Marsden’s astute analysis of dozens of reviews of Mere Christianity highlights the wide range in its reception outside of Oxford, in both Britain and America. The book was critiqued by the secular and liberal left as dogmatic, regressive, and rhetorical, and by the religious right—both Catholic and Evangelical—as modernist and unorthodox. Some later readers found it too erudite and outmoded, so it fell out of favor for a while (109), only to be rediscovered by later generations (111-12). Interestingly, Marsden notes that American conservative evangelicals were initially hesitant about Lewis, but they would eventually champion and “practically canonize him” (74), placing him in their “hierarchy of saints” (113). Mere Christianity, then, found an audience in the wide theological center of Western Christian clergy, public intellectuals, students, and laypeople. Lewis’s facility with language, particularly his ability to communicate complex theological concepts simply through memorable imagery accessible to all readers, helps to explain the continued vitality of Mere Christianity in different cultures and historical periods (176-181).

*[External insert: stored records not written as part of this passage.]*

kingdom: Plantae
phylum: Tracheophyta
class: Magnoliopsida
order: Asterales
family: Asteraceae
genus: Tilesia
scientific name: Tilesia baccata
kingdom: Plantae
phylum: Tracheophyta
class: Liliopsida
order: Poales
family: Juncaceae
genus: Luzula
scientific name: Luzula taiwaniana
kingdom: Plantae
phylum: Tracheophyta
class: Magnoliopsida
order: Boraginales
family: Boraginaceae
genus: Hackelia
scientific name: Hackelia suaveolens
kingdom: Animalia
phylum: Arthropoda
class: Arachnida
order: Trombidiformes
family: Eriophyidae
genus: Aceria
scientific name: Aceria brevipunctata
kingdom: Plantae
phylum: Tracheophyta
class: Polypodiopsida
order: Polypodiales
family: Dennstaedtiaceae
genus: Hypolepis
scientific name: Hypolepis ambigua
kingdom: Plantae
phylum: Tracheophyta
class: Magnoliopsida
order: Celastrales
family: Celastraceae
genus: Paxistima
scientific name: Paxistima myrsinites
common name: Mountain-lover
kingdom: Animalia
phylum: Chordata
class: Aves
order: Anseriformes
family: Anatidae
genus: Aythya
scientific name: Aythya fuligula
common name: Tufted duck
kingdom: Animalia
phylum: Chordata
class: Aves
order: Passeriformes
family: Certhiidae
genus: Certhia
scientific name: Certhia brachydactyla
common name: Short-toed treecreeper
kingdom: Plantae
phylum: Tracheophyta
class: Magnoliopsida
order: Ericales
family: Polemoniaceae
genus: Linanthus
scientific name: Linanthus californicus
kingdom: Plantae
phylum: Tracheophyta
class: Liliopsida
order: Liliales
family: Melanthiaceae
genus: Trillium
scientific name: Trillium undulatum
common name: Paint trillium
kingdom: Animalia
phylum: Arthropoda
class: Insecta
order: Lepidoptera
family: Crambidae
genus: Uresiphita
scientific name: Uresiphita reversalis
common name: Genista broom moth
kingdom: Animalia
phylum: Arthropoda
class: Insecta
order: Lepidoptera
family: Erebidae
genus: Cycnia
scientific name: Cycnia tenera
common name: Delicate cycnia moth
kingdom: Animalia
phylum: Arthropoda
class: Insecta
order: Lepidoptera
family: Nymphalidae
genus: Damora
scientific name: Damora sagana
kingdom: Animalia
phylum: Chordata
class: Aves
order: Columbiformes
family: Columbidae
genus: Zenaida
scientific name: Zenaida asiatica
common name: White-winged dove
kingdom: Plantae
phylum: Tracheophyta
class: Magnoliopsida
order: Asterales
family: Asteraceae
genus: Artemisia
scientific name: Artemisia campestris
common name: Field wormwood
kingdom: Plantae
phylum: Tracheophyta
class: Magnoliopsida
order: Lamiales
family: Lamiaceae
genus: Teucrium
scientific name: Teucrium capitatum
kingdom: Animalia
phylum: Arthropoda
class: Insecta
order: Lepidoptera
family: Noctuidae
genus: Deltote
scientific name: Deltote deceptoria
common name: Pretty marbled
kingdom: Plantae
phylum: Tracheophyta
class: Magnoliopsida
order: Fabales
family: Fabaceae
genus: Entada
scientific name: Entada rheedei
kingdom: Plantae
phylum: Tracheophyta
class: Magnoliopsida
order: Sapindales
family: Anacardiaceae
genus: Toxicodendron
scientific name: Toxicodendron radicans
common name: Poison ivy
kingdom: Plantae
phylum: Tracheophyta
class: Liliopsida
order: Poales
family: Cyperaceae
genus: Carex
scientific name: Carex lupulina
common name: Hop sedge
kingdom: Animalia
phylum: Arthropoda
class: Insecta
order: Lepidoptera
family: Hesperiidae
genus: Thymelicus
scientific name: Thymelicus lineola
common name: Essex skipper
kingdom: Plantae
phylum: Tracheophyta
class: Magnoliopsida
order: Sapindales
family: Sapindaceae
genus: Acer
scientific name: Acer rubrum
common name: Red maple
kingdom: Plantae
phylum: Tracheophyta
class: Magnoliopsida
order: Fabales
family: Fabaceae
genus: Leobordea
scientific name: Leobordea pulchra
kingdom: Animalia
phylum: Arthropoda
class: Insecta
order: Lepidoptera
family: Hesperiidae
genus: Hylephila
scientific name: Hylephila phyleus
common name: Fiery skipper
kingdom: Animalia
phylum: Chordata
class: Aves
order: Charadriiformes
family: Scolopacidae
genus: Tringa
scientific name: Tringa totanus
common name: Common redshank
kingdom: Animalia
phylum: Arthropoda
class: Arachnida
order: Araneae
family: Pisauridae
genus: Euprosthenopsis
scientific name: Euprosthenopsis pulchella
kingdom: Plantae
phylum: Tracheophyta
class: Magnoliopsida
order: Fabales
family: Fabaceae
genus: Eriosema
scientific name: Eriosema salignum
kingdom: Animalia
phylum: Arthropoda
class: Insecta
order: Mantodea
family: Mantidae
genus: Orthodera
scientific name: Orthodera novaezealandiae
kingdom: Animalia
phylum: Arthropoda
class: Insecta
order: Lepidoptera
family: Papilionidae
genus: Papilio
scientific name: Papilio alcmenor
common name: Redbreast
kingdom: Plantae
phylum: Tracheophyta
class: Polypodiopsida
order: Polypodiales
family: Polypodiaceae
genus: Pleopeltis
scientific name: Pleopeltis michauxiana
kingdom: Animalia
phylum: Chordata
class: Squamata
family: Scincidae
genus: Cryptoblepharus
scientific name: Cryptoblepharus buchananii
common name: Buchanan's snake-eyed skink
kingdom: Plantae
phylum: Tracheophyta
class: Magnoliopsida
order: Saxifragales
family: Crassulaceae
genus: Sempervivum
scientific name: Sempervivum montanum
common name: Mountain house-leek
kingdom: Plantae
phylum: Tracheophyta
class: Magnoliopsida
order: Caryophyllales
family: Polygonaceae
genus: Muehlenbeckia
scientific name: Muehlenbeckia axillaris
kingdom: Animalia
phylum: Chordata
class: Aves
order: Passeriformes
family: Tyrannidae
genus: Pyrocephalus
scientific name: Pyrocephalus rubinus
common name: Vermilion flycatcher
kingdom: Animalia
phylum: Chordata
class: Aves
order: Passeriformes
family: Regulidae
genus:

As a convert from atheism to Christianity, Lewis’s story perennially resonates with new generations of skeptics, spiritual questers, and apologists (for historical examples, see Chapter 6: “Many-Sided Mere Christianity”). His wartime exposition of the faith, Mere Christianity, continues to stimulate conversation and controversy. Marsden’s engaging historical account of Lewis’s signature apologetic work expertly details the emergence of a contemporary classic.
Dr. Mark S. M. Scott is Assistant Professor of Religious Studies at Thorneloe University at Laurentian.
Mark ScottDate Of Review:August 8, 2016
George M. Marsden is the Francis A. McAnaney Professor of History Emeritus at the University of Notre Dame. His books include Fundamentalism and American Culture, Jonathan Edwards: A Life, The Outrageous Idea of Christian Scholarship, and The Soul of the American University. He lives in Grand Rapids, Michigan.